I was confused because the last time I checked on things, it was still about fostering community input and advancement but not necessarily consensus. Things have tipped back in the original direction since then. I don't think "Redis was completely built in this way since the start" is completely accurate, but also the community effort under the new governance model never got very deeply entrenched while you were away.
First of all, redis is amazing, and your 4 month development process speaks to the fact that you've already designed and verified correctness super thoroughly.
... just speaking as someone who sometimes has to review very long PRs sometimes, though, I feel like 25% is a roughly normal level of "signal to noise." 5,000 lines of core logic is a LOT, and the tests and dependencies do still need to be read.

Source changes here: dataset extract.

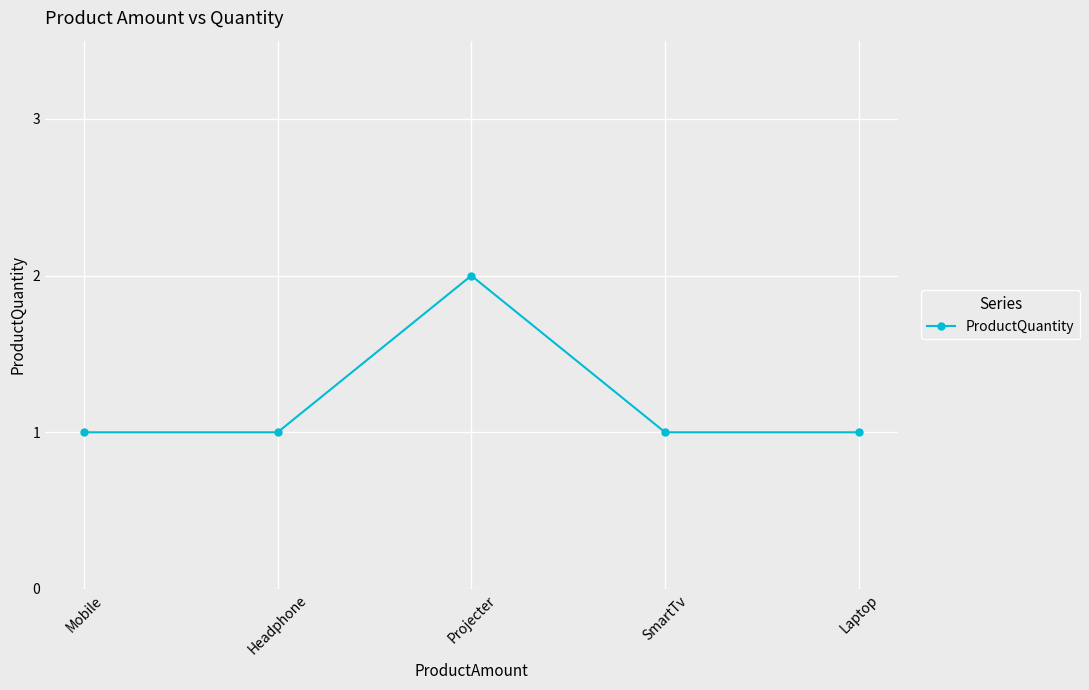

What is the label of the 2nd point from the left?

Headphone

EDIT: I feel like the problem, as a reviewer, is processing 4 months of intensive research/development and providing useful feedback. At that point, there's probably not much major input you can have into the core architecture or strategy, so you're probably not providing much more than a bugbot at that point.
I think where we went wrong in understanding this PR is in the assumption that it's designed to invite review because that's how a lot of other team- or community-driven projects work.
> At that point, there's probably not much major input you can have into the core architecture or strategy
Sure you can? In this concrete case, Redis is very "flat" — there's the data structure implementations, and there's the commands that use them. 1+N. You could have feedback about the data structure (i.e. whether it's optimal for the use-cases); or about any of the commands (i.e. not just their impls, but also whether they're the best core API surface to lock in long-term, or even whether they're worth including at all.)
Any given feedback would necessitate fairly limited rework to address, as you're either modifying the data structure (and its tests) or a command (and its tests and docs.)
Fair point that there might be some functional changes you can suggest, but I continue to suspect that by the time this PR hit GitHub, all the most important decisions have already been finalized.
Oh wow, I didn't realize that Redis is still mostly just authored by antirez! (My understanding is that he had left for some time and then returned to the project.) That is, honestly, pretty amazing. Well, redis is great and clearly it's worked out.
I was expecting to see some verbose LLM output, but actually the code has a distinctly hand-crafted feel. Nice to see! I'm not sure if "production ready" is a safe claim 7 commits in to a project ;)
$8M sounds like a lot, but (a) the cost of making a material financial mistake c an easily dwarf this, and (b) the cost of the engineers maintaining the system was likely about this expensive anyway. And infra is expensive when you're Uber. It all seems rather overblown to me.